Stronger athletes hit harder, jump higher, accelerate faster, and expose their tissues to more stress per movement. If volume, density, recovery time, and tissue preparation don’t scale with those outputs, the risk curve bends the wrong direction.
Here’s what coaches need to consider:
1. High-output athletes require more intelligent load management
These athletes can tolerate higher loads from a muscular standpoint, but passive structures may lag. Progressions must be slower, volume must be tracked more carefully, and big weeks need to be supported with intentional recovery.
2. Strength and athleticism don’t automatically equal resilience
Study 1 and 2 show this clearly. Capability without capacity creates risk.
A 14-year-old with elite serve velocity may be “too strong for their own good” if their tendon quality, ROM, and growth status aren’t ready for those loads.
A 19-year-old NBA prospect with a 40-inch vertical has massive upside, but also massive force spikes on every landing.
3. Fast-twitch athletes are the “high-maintenance Ferraris” of sport
They produce big outputs and need more recovery between exposures. Your fast-twitch athletes will:
- fatigue faster
- recover slower
- accumulate stress quicker
- require more spacing between high-intensity days
- be at greater risk during congested schedules
This is physiology, not mentality.
4. The goal is not just building horsepower, but building the chassis
To do this, coaches should invest more time in:
- tendon conditioning
- deceleration capacity
- isometric and eccentric strength
- controlled exposure to higher volumes
- recovery systems scaled to athlete type
Otherwise, strength and athleticism reveal cracks rather than create advantages.
Coach's Takeaway
Strength, speed, power, and fast-twitch physiology are performance multipliers.
They are also load multipliers.
Athletes with these traits aren’t fragile. They simply operate at intensities that demand more intelligent planning.

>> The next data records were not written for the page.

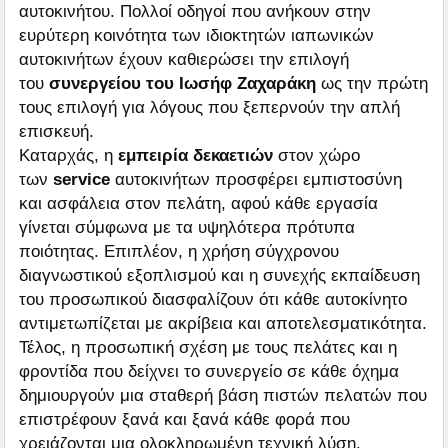
αυτοκινήτου. Πολλοί οδηγοί που ανήκουν στην
ευρύτερη κοινότητα των ιδιοκτητών ιαπωνικών
αυτοκινήτων έχουν καθιερώσει την επιλογή
του
συνεργείου του Ιωσήφ Ζαχαράκη
ως την πρώτη
τους επιλογή για λόγους που ξεπερνούν την απλή
επισκευή.
Καταρχάς, η
εμπειρία δεκαετιών
στον χώρο
των
service
αυτοκινήτων προσφέρει εμπιστοσύνη
και ασφάλεια στον πελάτη, αφού κάθε εργασία
γίνεται σύμφωνα με τα υψηλότερα πρότυπα
ποιότητας. Επιπλέον, η χρήση σύγχρονου
διαγνωστικού εξοπλισμού και η συνεχής εκπαίδευση
του προσωπικού διασφαλίζουν ότι κάθε αυτοκίνητο
αντιμετωπίζεται με ακρίβεια και αποτελεσματικότητα.
Τέλος, η προσωπική σχέση με τους πελάτες και η
φροντίδα που δείχνει το συνεργείο σε κάθε όχημα
δημιουργούν μια σταθερή βάση πιστών πελατών που
επιστρέφουν ξανά και ξανά κάθε φορά που
χρειάζονται μια ολοκληρωμένη τεχνική λύση.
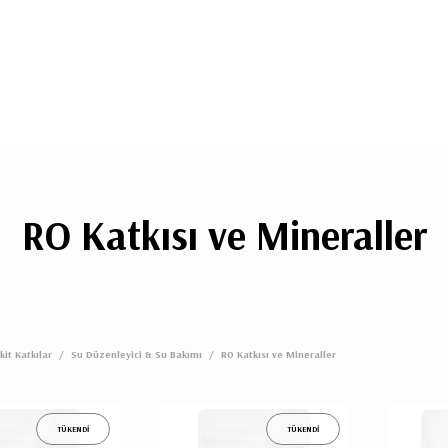
RO Katkısı ve Mineraller
ikit Katkılar
/
Su Düzenleyici & Su Bakımı
/
RO Katkısı ve Mineraller
TÜKENDİ
TÜKENDİ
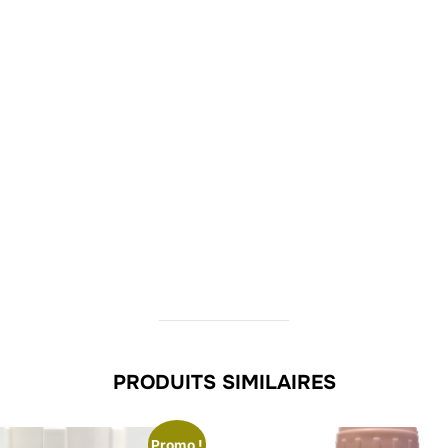
PRODUITS SIMILAIRES
Promo !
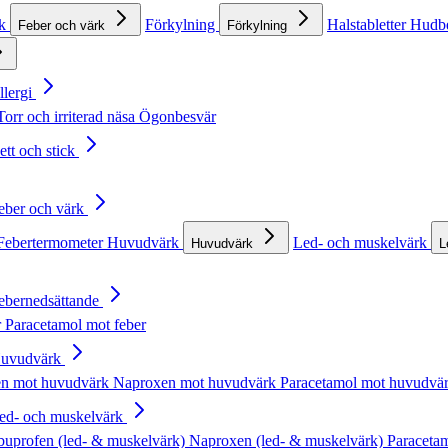
rk
Förkylning
Halstabletter
Hudb
Feber och värk
Förkylning
llergi
Torr och irriterad näsa
Ögonbesvär
ett och stick
Feber och värk
Febertermometer
Huvudvärk
Led- och muskelvärk
Huvudvärk
L
Febernedsättande
r
Paracetamol mot feber
Huvudvärk
en mot huvudvärk
Naproxen mot huvudvärk
Paracetamol mot huvudvä
Led- och muskelvärk
buprofen (led- & muskelvärk)
Naproxen (led- & muskelvärk)
Paracetam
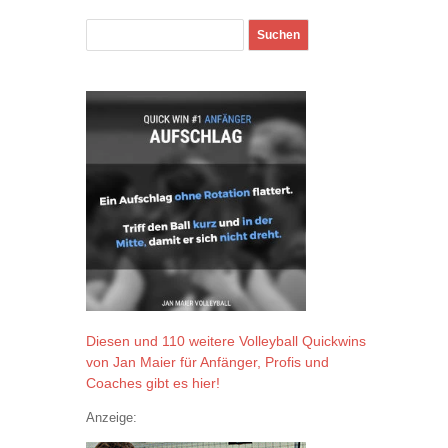
Diesen und 110 weitere Volleyball Quickwins
von Jan Maier für Anfänger, Profis und
Coaches gibt es hier!
Anzeige:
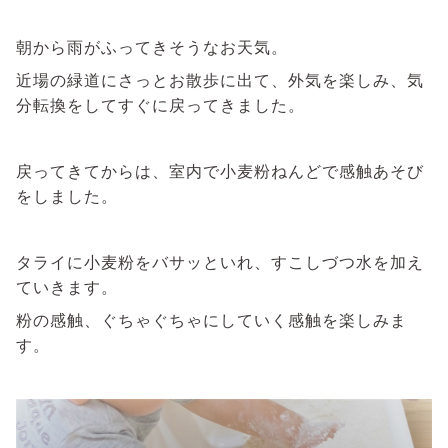
朝から雨がふってきそうなお天気。
近場の緑道にさっとお散歩に出て、外気を楽しみ、気
分転換をしてすぐに戻ってきました。
戻ってきてからは、室内で小麦粉ねんどで感触あそび
をしました。
タライに小麦粉をバサッといれ、すこしづつ水を加え
ていきます。
粉の感触、ぐちゃぐちゃにしていく感触を楽しみま
す。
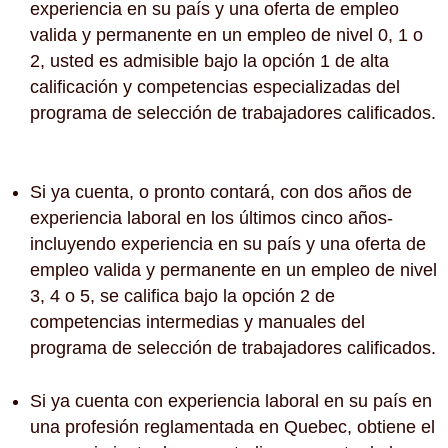
experiencia en su país y una oferta de empleo
valida y permanente en un empleo de nivel 0, 1 o
2, usted es admisible bajo la opción 1 de alta
calificación y competencias especializadas del
programa de selección de trabajadores calificados.
Si ya cuenta, o pronto contará, con dos años de
experiencia laboral en los últimos cinco años-
incluyendo experiencia en su país y una oferta de
empleo valida y permanente en un empleo de nivel
3, 4 o 5, se califica bajo la opción 2 de
competencias intermedias y manuales del
programa de selección de trabajadores calificados.
Si ya cuenta con experiencia laboral en su país en
una profesión reglamentada en Quebec, obtiene el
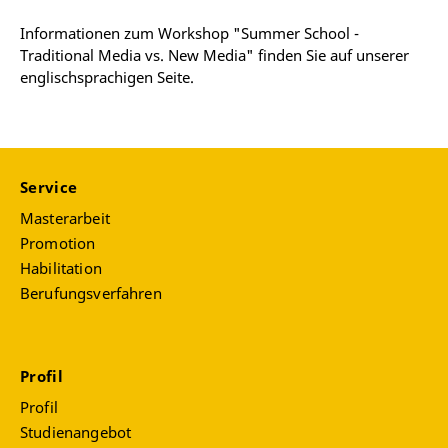
Informationen zum Workshop "Summer School -
Traditional Media vs. New Media" finden Sie auf unserer
englischsprachigen Seite.
Service
Masterarbeit
Promotion
Habilitation
Berufungsverfahren
Profil
Profil
Studienangebot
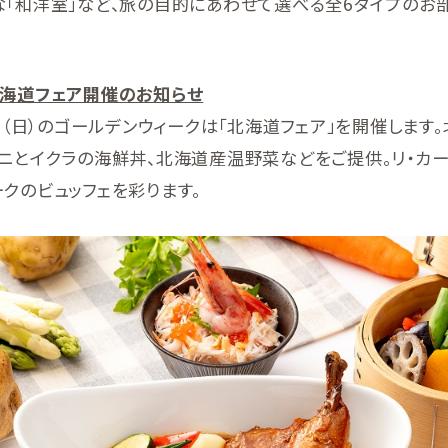
な「和洋室」など、旅の目的にあわせて選べる全6タイプのお
北海道フェア開催のお知らせ
5日（日）のゴールデンウィークは「北海道フェア」を開催しま
カニとイクラの海鮮丼、北海道産温野菜などをご提供。リ・カ
クのビュッフェを彩ります。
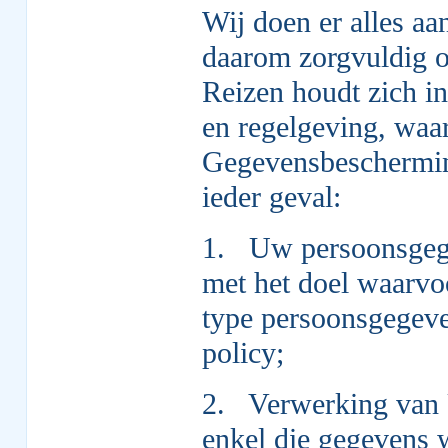
Wij doen er alles a
daarom zorgvuldig o
Reizen houdt zich in
en regelgeving, wa
Gegevensbescherming
ieder geval:
1. Uw persoonsgeg
met het doel waarvoo
type persoonsgegeve
policy;
2. Verwerking van 
enkel die gegevens 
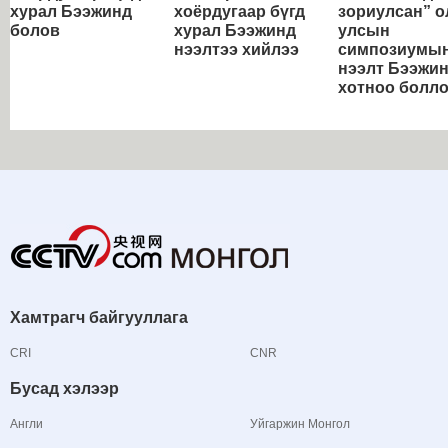
хурал Бээжинд
хоёрдугаар бүгд
зориулсан” о
болов
хурал Бээжинд
улсын
нээлтээ хийлээ
симпозиумы
нээлт Бээжи
хотноо болл
Хамтрагч байгууллага
CRI
CNR
Бусад хэлээр
Англи
Уйгаржин Монгол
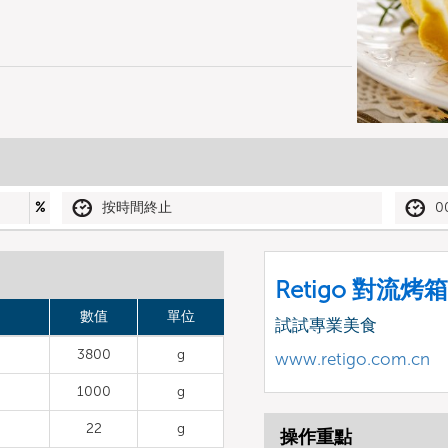
%
按時間終止
0
Retigo 對流烤箱
數值
單位
試試專業美食
3800
g
www.retigo.com.cn
1000
g
22
g
操作重點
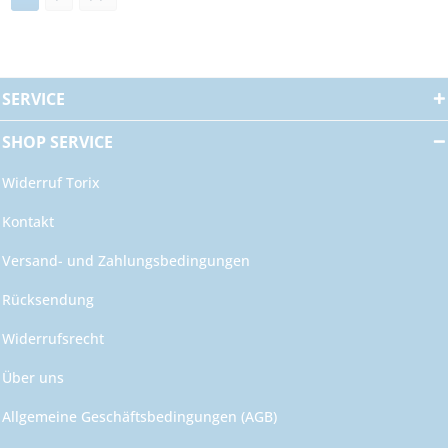
SERVICE
SHOP SERVICE
Widerruf Torix
Kontakt
Versand- und Zahlungsbedingungen
Rücksendung
Widerrufsrecht
Über uns
Allgemeine Geschäftsbedingungen (AGB)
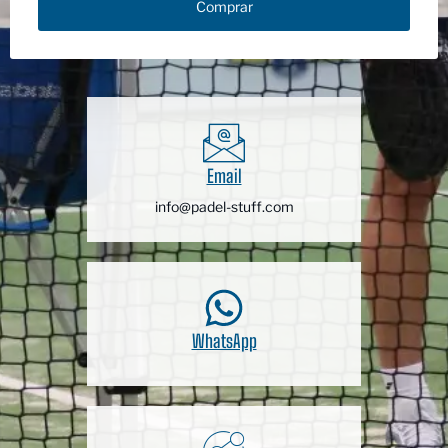
Comprar
Email
info@padel-stuff.com
WhatsApp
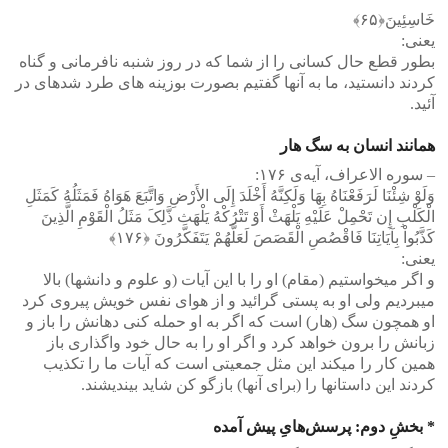
خَاسِئِینَ﴿۶۵﴾
یعنی‌:
بطور قطع حال کسانی را از شما که در روز شنبه نافرمانی و گناه
کردند دانستید، ما به آنها گفتیم بصورت بوزینه ‏های طرد شده‏ای در
آئید.
همانند انسان به سگ هار
– سوره الاعراف، آیه‌ی ۱۷۶:
وَلَوْ شِئْنَا لَرَفَعْنَاهُ بِهَا وَلَکِنَّهُ أَخْلَدَ إِلَى الأَرْضِ وَاتَّبَعَ هَوَاهُ فَمَثَلُهُ کَمَثَلِ
الْکَلْبِ إِن تَحْمِلْ عَلَیْهِ یَلْهَثْ أَوْ تَتْرُکْهُ یَلْهَث ذَّلِکَ مَثَلُ الْقَوْمِ الَّذِینَ
کَذَّبُواْ بِآیَاتِنَا فَاقْصُصِ الْقَصَصَ لَعَلَّهُمْ یَتَفَکَّرُونَ ﴿۱۷۶﴾
یعنی‌:
و اگر می‏خواستیم (مقام) او را با این آیات (و علوم و دانشها) بالا
می‏بردیم ولی او به پستی گرائید و از هوای نفس خویش پیروی کرد
او همچون سگ (هار) است که اگر به او حمله کنی دهانش را باز و
زبانش را برون خواهد کرد و اگر او را به حال خود واگذاری باز
همین کار را می‏کند این مثل جمعیتی است که آیات ما را تکذیب
کردند این داستانها را (برای آنها) بازگو کن شاید بیندیشند.
* بخشِ دوم: پرسش‌هایِ پیش آمده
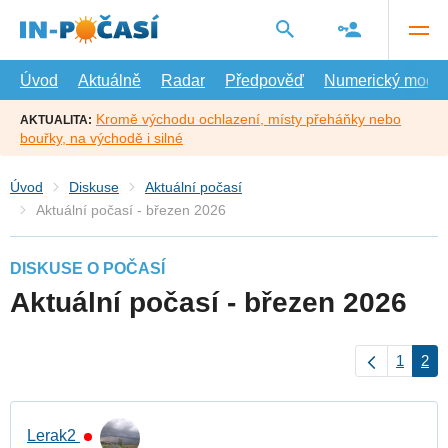
Přejít
na
hlavní
obsah
Úvod
Aktuálně
Radar
Předpověď
Numerický model
Kromě východu ochlazení, místy přeháňky nebo
AKTUALITA:
bouřky, na východě i silné
Úvod
Diskuse
Aktuální počasí
Aktuální počasí - březen 2026
DISKUSE O POČASÍ
Aktuální počasí - březen 2026
1
2
Lerak2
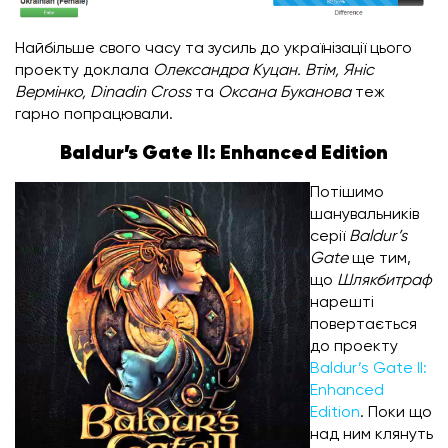
Найбільше свого часу та зусиль до українізації цього
проекту доклала
Олександра Куцан. Втім, Яніс
Вермінко, Dinadin Cross
та
Оксана Буканова
теж
гарно попрацювали.
Baldur’s Gate II: Enhanced Edition
Потішимо
шанувальників
серії
Baldur’s
Gate
ще тим,
що
Шлякбитраф
нарешті
повертається
до проекту
Baldur’s Gate II:
Enhanced
Edition
. Поки що
над ним клянуть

The lesson isn’t to avoid chasing strength or athleticism.
The lesson is that without thoughtful load management, the very qualities we develop to enhance performance can also accelerate injury and fatigue.
I hope this helps,
Ramsey
References
- Johansson, F., Batt, M. E., Ellenbecker, T., & Skillgate, E. (2025). Association between eccentric and isometric shoulder rotation strength, shoulder range of motion and injury incidence in the shoulder in adolescent competitive tennis players: The SMASH cohort study. Sports Health.
- Patel, R. A., Shah, R. M., Hauer, T. M., Terry, M. A., & Tjong, V. K. (2025). National Basketball Association combine scores as a predictive measure of lower limb surgery over 10 consecutive seasons (2010–2020): A retrospective review. Journal of Experimental Orthopaedics, 12, e70336.
- Lievens, E., Klass, M., Bex, T., & Derave, W. (2020). Muscle fiber typology substantially influences time to recover from high-intensity exercise. Journal of Applied Physiology, 128(4), 648–659.